Who needs the Blue Ridge Mountains when you've got Laurel Canyon to call home? The Byrds' brief mutation into a country band was a masterstroke, a de facto coup of what had once been America's most loved '60s band (and indeed, when people talk about "the '60s sound" they almost always mean the Byrds, whether they know it or not). Coming off Notorious Byrd Brothers, a wonderful album that was essentially a Roger McGuinn solo record, the Byrds' trademark jangle had lost a bit of its shine now that David Crosby had left the band. The dynamics that had made the early Byrds singles such big successes were now missing, even with the incredibly talented Chris Hillman as McGuinn's still-partner.
Searching for a new Byrd, Hillman and McGuinn came upon Gram Parsons, a young guitarist who had previously fronted a group called the International Submarine Band. Hillman found a kindred spirit in Gram (they would play together for the rest of Gram's brief life), and together they replaced the Byrds' famous jangle with a pronounced twang, displaying not only a significant stylistic shift, but also adeptly anticipating the return-to-nature movement that was developing in the anti-war and hippie movements.
Faced with the enormous bummers of the world in 1968, something simple and homespun like the Louvin Brothers' "The Christian Life" or a standard like "I Am a Pilgrim" could not have sounded more comforting. The politics of the choices are fascinating: the immediate assumption is that these are ironic performances, yet they are played straight, and wonderfully so.
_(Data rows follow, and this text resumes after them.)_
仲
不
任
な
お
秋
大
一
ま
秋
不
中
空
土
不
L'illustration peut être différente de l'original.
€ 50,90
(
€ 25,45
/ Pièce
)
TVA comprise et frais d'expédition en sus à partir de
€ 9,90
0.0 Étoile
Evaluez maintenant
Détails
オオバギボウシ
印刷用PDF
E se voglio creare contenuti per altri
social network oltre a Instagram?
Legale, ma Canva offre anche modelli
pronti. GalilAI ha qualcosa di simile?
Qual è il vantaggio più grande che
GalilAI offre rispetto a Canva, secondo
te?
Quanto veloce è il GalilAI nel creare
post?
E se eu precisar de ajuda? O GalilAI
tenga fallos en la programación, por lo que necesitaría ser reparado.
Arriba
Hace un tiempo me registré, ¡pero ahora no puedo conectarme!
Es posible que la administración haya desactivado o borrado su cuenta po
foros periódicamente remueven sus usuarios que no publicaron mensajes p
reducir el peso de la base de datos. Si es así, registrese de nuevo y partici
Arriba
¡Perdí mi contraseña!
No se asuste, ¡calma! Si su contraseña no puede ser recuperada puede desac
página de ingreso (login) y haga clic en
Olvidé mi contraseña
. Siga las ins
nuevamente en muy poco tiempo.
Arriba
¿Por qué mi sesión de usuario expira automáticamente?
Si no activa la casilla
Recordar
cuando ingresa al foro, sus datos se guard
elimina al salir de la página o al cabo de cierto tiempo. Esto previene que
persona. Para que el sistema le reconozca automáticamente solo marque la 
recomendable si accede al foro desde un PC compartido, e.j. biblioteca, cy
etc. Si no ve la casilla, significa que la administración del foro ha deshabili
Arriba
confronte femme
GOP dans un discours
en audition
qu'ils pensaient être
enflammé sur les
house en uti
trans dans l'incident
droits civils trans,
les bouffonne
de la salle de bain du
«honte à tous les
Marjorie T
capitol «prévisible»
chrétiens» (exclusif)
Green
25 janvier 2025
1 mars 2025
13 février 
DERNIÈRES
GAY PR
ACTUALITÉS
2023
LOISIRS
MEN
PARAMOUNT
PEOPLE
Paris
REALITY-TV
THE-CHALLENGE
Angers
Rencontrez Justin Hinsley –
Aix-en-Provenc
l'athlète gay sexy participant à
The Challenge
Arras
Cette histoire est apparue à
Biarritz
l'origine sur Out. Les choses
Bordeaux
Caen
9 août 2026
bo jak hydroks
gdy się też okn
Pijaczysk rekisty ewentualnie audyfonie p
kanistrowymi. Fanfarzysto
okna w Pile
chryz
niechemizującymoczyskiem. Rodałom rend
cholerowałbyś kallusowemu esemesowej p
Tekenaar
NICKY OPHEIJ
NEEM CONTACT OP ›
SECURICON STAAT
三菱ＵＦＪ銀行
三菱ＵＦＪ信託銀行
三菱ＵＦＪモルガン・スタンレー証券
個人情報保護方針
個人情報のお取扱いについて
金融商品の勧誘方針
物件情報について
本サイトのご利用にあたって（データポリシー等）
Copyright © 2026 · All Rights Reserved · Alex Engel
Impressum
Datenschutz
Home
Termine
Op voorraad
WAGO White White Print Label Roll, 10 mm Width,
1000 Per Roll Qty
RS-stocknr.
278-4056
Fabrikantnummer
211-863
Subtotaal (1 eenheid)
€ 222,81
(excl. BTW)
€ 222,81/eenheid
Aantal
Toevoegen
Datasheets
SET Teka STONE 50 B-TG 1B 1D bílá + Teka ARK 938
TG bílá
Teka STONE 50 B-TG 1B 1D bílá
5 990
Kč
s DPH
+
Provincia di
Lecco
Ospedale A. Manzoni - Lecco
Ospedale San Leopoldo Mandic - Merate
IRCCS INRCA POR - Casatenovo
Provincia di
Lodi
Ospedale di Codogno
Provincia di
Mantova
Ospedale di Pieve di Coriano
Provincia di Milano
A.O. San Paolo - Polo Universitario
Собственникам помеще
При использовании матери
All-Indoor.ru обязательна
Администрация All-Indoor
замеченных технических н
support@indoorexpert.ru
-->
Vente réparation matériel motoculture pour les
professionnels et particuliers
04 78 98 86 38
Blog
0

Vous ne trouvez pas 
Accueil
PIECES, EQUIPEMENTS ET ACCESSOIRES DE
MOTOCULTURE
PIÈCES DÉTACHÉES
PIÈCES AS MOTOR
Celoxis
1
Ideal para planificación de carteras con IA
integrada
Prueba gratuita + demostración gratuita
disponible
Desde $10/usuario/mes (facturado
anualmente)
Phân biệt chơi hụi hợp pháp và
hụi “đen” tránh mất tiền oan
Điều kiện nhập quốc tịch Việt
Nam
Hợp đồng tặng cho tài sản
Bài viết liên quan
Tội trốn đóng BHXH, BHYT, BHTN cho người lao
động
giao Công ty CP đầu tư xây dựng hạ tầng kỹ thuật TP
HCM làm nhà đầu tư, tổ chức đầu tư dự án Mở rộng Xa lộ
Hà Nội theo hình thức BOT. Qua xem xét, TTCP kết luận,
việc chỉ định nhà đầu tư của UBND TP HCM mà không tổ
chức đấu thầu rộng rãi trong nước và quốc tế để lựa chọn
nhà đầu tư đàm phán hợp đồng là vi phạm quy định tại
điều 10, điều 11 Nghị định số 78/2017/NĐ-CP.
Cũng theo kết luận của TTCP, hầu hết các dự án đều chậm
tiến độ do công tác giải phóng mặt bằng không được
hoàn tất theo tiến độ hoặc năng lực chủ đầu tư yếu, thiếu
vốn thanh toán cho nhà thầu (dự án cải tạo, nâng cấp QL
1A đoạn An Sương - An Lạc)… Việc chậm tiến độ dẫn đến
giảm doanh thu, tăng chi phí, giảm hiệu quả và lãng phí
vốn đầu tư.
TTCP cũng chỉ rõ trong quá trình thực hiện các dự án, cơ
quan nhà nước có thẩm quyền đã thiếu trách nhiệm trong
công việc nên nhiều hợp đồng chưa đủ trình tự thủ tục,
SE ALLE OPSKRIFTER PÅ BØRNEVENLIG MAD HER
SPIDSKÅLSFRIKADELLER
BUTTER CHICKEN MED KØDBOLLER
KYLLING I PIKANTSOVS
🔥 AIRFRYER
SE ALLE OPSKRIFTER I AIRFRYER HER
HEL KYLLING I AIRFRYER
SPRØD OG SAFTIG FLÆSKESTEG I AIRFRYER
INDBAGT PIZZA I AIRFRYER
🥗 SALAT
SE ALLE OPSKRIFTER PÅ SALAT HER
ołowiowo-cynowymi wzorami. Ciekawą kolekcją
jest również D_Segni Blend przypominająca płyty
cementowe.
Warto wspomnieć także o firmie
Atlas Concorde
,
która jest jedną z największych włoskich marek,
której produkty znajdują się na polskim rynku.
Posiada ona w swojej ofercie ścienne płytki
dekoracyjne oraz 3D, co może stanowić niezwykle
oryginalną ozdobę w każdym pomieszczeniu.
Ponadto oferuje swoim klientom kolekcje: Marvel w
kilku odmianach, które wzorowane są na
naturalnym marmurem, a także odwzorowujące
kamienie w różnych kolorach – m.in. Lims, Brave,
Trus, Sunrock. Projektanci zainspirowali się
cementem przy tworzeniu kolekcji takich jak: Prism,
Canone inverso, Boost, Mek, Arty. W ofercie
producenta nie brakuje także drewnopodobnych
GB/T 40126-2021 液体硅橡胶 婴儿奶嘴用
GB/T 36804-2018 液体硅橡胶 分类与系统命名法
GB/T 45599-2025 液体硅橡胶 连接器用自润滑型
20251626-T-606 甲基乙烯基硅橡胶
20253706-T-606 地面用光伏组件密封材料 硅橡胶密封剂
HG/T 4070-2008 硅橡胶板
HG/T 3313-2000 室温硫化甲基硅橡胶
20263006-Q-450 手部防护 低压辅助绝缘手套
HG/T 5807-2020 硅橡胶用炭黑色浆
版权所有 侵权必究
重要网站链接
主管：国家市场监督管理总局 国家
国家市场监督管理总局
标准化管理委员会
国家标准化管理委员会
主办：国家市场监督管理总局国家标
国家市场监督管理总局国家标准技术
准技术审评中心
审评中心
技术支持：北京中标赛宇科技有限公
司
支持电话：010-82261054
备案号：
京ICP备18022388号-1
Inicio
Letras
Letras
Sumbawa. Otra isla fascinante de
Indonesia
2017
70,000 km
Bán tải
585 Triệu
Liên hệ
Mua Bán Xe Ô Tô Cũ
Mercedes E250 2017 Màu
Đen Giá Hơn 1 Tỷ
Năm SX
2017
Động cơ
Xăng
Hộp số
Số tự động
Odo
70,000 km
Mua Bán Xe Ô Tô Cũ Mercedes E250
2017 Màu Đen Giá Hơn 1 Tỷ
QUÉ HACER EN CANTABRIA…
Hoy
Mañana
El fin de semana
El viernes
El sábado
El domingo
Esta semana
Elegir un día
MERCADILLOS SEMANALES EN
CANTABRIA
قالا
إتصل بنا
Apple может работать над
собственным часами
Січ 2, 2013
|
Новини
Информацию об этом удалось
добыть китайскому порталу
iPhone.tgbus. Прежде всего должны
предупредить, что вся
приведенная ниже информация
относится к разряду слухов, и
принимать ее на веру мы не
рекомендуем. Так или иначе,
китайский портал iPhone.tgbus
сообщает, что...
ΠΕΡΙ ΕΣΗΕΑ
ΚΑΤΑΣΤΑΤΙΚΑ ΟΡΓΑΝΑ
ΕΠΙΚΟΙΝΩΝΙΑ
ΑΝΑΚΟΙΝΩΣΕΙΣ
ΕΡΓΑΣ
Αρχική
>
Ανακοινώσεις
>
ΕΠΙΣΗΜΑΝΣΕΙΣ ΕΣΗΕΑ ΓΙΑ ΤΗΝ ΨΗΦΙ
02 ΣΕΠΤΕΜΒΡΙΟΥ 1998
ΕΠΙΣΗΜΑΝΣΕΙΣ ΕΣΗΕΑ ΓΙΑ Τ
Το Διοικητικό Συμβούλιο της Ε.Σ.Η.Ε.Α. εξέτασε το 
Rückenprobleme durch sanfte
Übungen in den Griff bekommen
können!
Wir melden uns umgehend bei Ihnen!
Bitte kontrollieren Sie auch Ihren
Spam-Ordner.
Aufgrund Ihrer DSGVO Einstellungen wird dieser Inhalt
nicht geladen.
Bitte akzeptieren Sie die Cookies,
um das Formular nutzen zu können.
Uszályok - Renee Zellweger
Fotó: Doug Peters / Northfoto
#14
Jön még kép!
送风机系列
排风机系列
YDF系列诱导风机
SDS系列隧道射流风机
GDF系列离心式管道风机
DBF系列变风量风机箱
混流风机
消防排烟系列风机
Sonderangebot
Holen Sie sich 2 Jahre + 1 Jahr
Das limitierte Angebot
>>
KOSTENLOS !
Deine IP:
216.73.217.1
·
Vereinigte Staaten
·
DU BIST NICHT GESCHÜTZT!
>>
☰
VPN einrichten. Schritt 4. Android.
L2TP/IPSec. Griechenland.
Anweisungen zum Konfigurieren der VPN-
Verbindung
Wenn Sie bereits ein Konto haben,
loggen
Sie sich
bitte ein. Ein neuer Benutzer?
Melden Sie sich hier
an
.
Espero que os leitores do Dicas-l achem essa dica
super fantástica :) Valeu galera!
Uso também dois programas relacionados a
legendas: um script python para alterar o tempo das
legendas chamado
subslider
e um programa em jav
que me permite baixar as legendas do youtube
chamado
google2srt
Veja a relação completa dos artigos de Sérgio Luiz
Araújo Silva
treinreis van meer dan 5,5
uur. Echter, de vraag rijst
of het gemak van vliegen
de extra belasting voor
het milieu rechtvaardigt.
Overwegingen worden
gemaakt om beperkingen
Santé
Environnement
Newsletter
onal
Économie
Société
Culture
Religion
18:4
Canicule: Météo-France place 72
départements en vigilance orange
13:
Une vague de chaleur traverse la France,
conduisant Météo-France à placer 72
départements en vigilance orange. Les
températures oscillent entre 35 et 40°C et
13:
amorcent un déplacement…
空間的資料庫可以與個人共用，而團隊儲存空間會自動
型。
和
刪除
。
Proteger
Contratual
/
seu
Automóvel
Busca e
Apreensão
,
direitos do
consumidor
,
The message, then, becomes the simplicity that these songs evoke, a world free from complication — complication obviously being the kind of thing suits and normal life traffics in.
While Sweetheart is rightly held as a classic, it is not perfect. The album is definitely frontloaded: the first three songs (Dylan's "You Ain't Goin' Nowhere" (pure perfection), "Pilgrim" and "Christian Life") are as good as any album ever made. Ever. But the album does drag a bit by the end, and stuff like "Blue Canadian Rockies" is filler at best. Still, this album is a classic and an icon.